We run a lot of tests but it is possible no logs have come in over the
last 15 minutes, change the dropdown in the top left from ``Last 15m``
to ``Last 60m`` to get a better window on the logs. At this point you
should see a list of logs, if you click on a log event it will expand
and show you all of the fields associated with that event and their
values (note Chromium and Kibana seem to have trouble with this at times
and some fields end up without values, use Firefox if this happens).
You can search based on all of these fields and if you click the
magnifying glass next to a field in the expanded event view it will add
that field and value to your search. This is a good way of refining
searches without a lot of typing.
The above is good info for poking around in the Logstash logs, but
one of your changes has a failing test and you want to know why. We
can jumpstart the refining process with a simple query.

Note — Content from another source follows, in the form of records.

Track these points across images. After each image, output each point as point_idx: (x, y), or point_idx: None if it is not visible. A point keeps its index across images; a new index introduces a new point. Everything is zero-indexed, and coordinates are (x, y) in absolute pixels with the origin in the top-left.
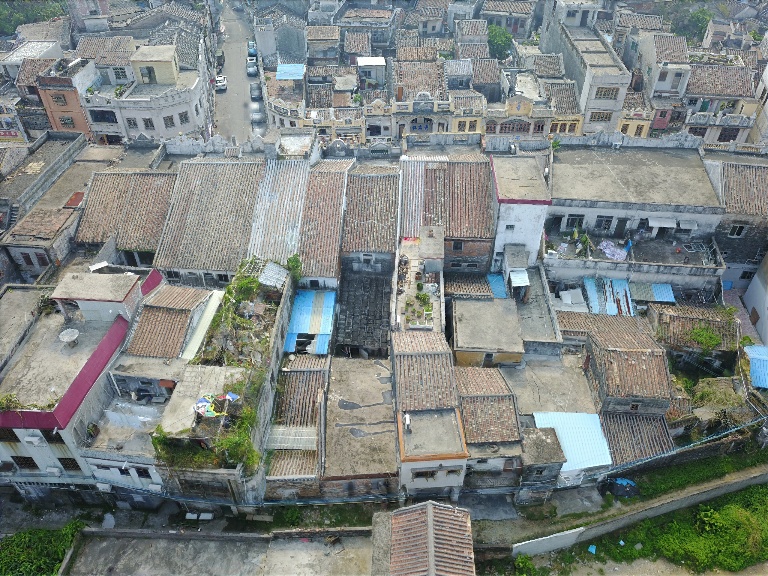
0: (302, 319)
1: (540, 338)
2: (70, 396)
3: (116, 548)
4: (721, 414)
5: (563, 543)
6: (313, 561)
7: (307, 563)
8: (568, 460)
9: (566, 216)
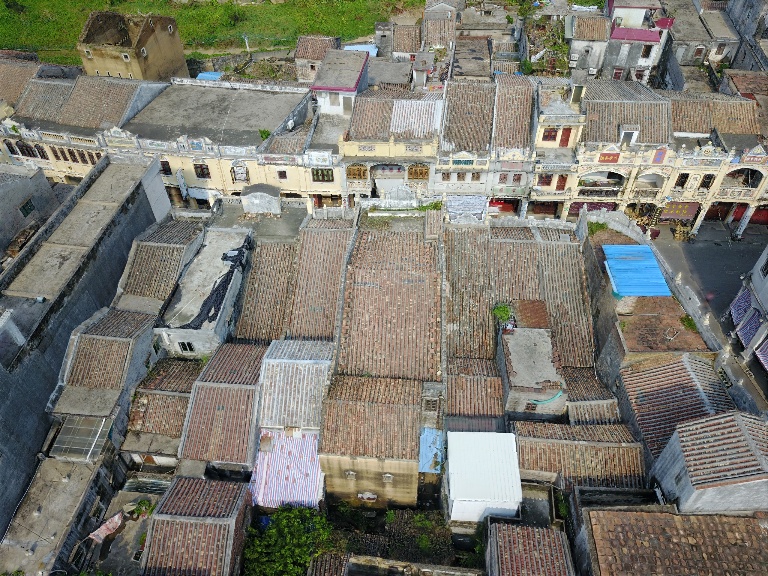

``@fields.build_change:"$FAILING_CHANGE" AND @fields.build_patchset:"$FAILING_PATCHSET" AND @fields.build_name:"$FAILING_BUILD_NAME" AND @fields.build_number:"$FAILING_BUILD_NUMBER"``
This will show you all logs available from the patchset and build pair
that failed. Chances are that this is still a significant number of
logs and you will want to do more filtering. You can add more filters
to the queriy using ``AND`` and ``OR`` and parentheses can be used to
group sections of the query. Potential additions to the above query
might be
* ``AND @fields.filename:"logs/syslog.txt"`` to get syslog events.
* ``AND @fields.filename:"logs/screen-n-api.txt"`` to get Nova API events.
* ``AND @fields.loglevel:"ERROR"`` to get ERROR level events.
* ``AND @message"error"`` to get events with error in their message.
and so on.
General query tips:
* Don't search ``All time``. ElasticSearch is bad at trying to find all
the things it ever knew about. Give it a window of time to look
through. You can use the presets in the dropdown to select a window or
use the ``foo`` to ``bar`` boxes above the frequency graph.
* Only the @message field can have fuzzy searches performed on it. Other
fields require specific information.
* This system is growing fast and may not always keep up with the load.
Be patient. If expected logs do not show up immediately after the
Jenkins job completes wait a few minutes.